Information provided:
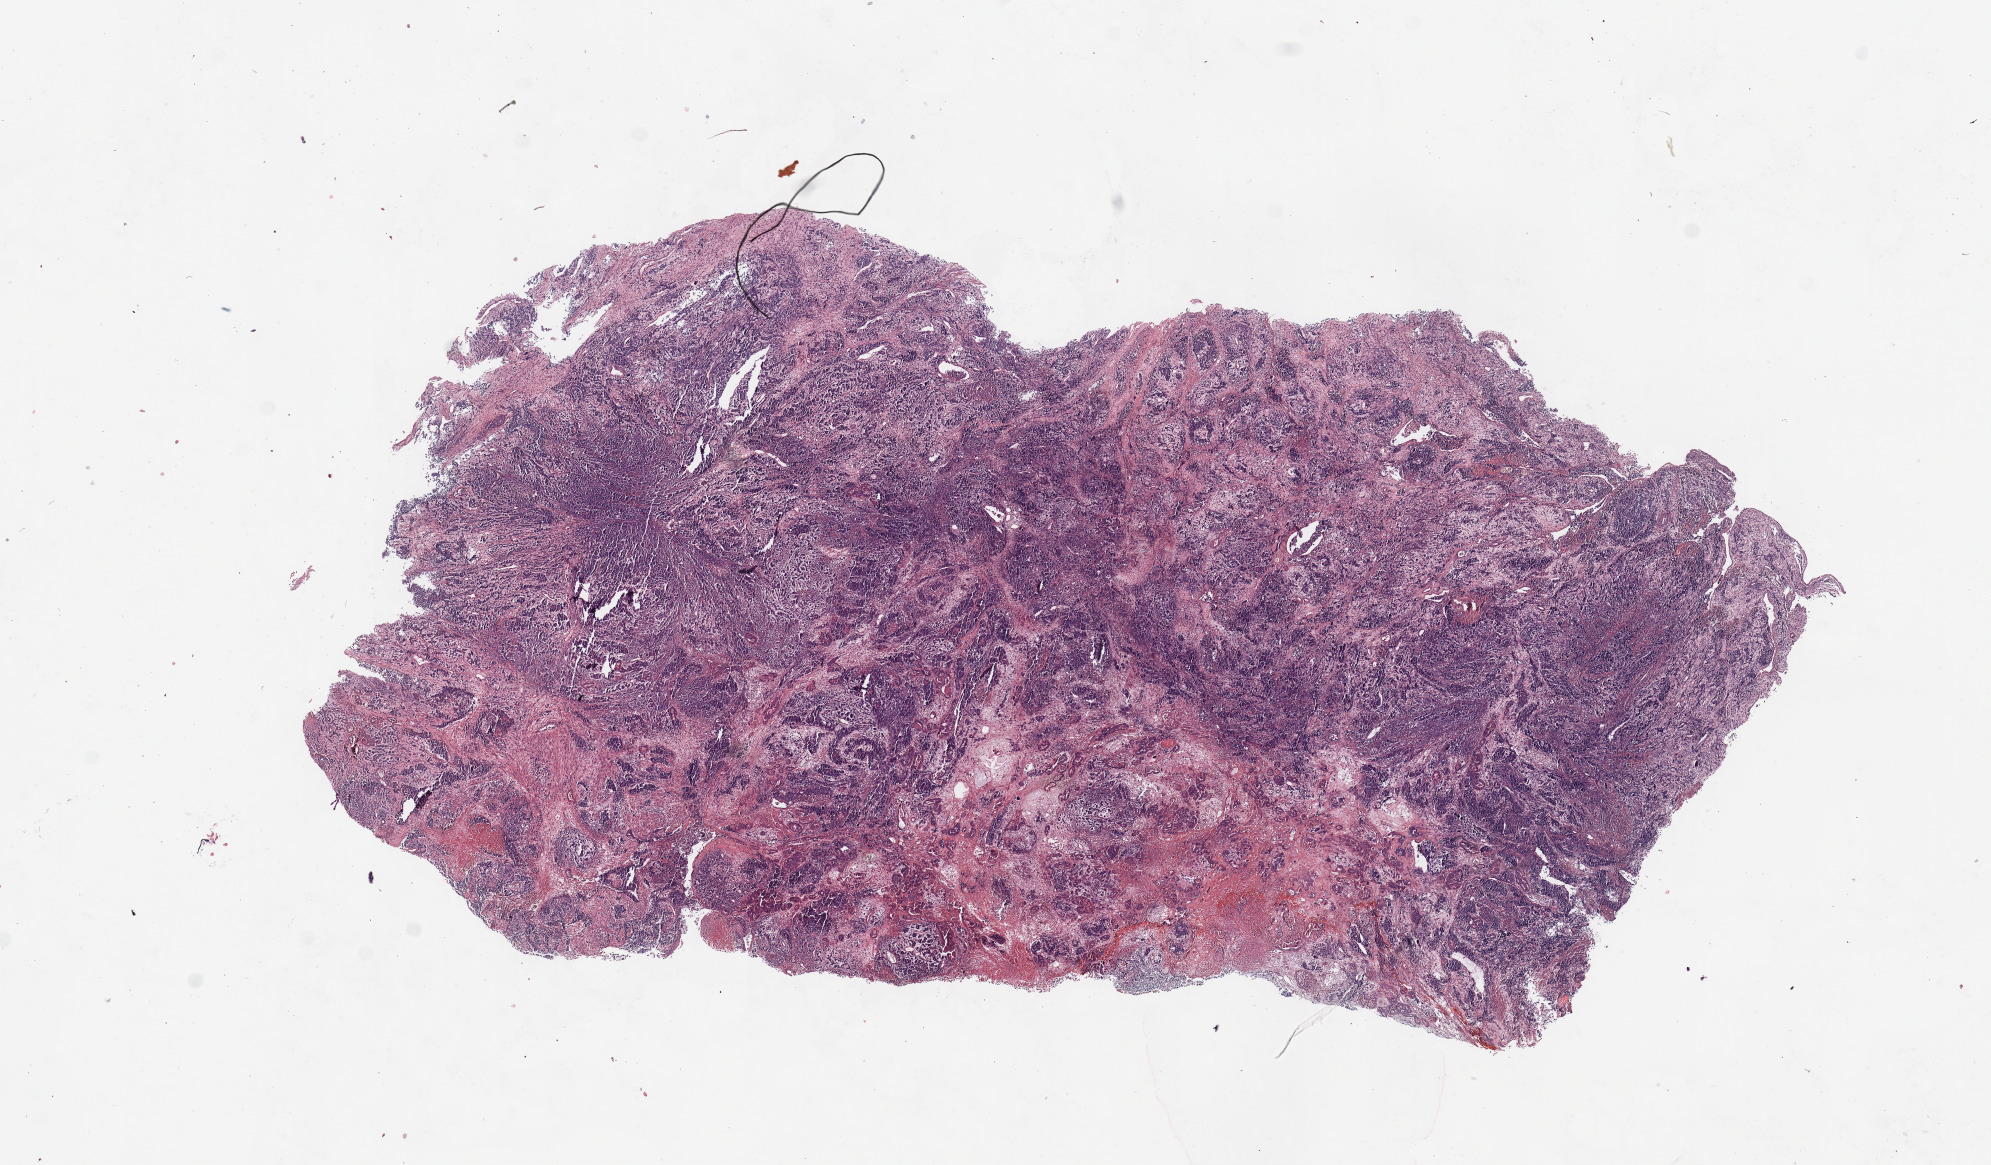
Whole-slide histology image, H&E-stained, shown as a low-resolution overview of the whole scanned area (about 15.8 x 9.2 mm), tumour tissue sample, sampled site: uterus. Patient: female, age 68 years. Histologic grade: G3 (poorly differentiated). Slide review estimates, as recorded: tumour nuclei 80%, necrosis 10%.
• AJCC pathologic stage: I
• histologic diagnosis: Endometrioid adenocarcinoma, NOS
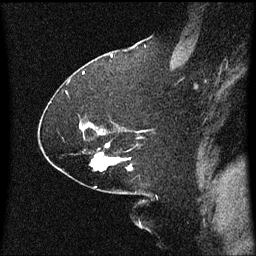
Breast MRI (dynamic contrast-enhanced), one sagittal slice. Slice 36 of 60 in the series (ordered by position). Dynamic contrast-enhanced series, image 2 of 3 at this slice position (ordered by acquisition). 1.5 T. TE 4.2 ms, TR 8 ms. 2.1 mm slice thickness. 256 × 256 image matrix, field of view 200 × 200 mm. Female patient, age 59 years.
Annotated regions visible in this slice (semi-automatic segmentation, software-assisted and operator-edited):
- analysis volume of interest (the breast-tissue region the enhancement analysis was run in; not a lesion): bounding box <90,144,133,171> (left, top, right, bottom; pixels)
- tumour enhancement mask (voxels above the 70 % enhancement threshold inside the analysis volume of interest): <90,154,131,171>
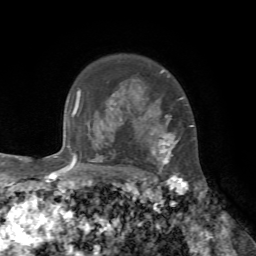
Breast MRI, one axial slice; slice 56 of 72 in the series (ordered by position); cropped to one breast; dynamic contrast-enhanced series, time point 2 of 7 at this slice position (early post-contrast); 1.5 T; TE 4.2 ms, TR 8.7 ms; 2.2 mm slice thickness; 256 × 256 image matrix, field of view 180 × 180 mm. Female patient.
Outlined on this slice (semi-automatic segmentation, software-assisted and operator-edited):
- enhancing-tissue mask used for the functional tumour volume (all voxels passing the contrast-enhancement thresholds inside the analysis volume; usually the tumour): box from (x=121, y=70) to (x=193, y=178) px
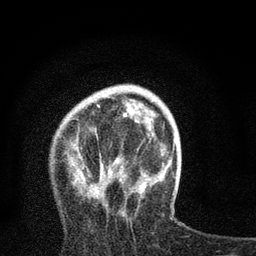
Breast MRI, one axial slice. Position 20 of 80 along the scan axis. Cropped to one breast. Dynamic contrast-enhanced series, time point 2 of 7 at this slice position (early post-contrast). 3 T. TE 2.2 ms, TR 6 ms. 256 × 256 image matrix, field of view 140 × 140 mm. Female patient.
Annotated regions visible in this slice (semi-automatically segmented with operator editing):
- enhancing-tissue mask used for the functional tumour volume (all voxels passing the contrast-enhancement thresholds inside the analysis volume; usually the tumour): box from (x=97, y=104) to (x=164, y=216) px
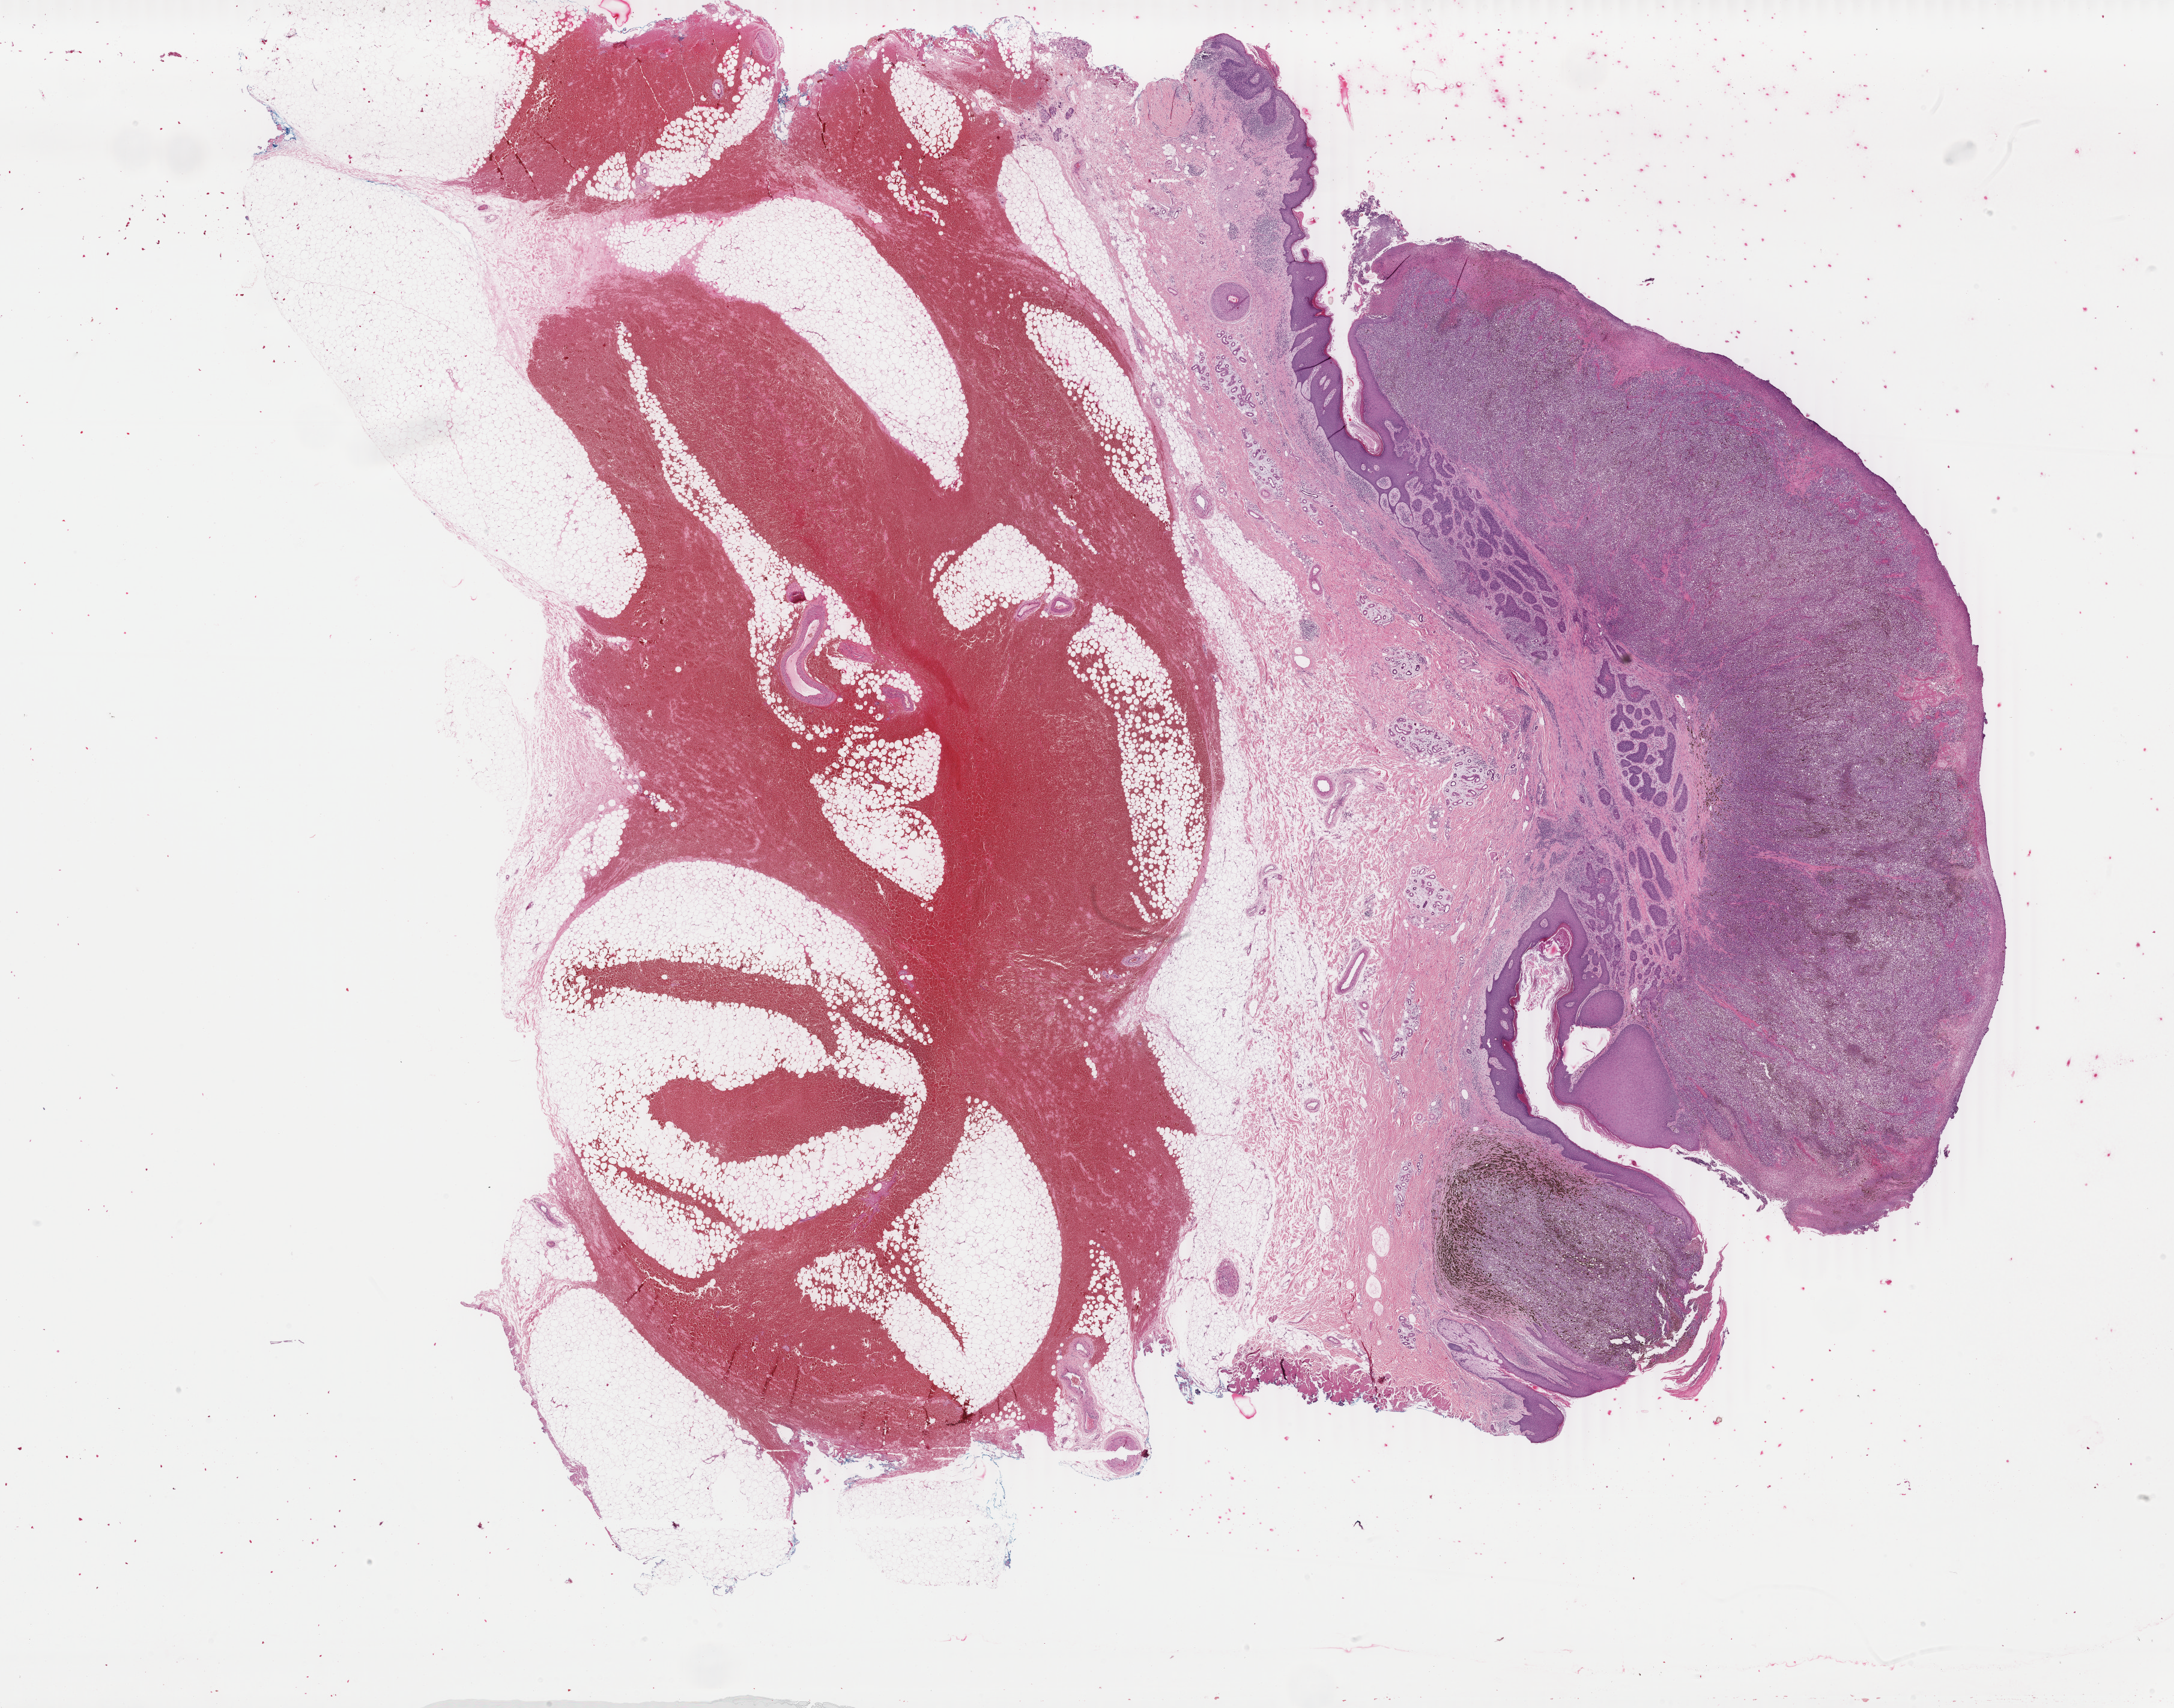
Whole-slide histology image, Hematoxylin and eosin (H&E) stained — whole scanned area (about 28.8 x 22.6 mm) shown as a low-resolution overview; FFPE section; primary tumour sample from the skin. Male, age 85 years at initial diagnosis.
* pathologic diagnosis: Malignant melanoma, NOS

What to do: In the records, which lines mention the word "this"? Copy those lines.

Solution:
Breast MRI (dynamic contrast-enhanced), one sagittal slice. Slice 36 of 60 in the series (ordered by position). Dynamic contrast-enhanced series, image 2 of 3 at this slice position (ordered by acquisition). 1.5 T. TE 4.2 ms, TR 8 ms. 2.1 mm slice thickness. 256 × 256 image matrix, field of view 200 × 200 mm. Female patient, age 59 years.
Annotated regions visible in this slice (semi-automatic segmentation, software-assisted and operator-edited):
Breast MRI, one axial slice; slice 56 of 72 in the series (ordered by position); cropped to one breast; dynamic contrast-enhanced series, time point 2 of 7 at this slice position (early post-contrast); 1.5 T; TE 4.2 ms, TR 8.7 ms; 2.2 mm slice thickness; 256 × 256 image matrix, field of view 180 × 180 mm. Female patient.
Outlined on this slice (semi-automatic segmentation, software-assisted and operator-edited):
Breast MRI, one axial slice. Position 20 of 80 along the scan axis. Cropped to one breast. Dynamic contrast-enhanced series, time point 2 of 7 at this slice position (early post-contrast). 3 T. TE 2.2 ms, TR 6 ms. 256 × 256 image matrix, field of view 140 × 140 mm. Female patient.
Annotated regions visible in this slice (semi-automatically segmented with operator editing):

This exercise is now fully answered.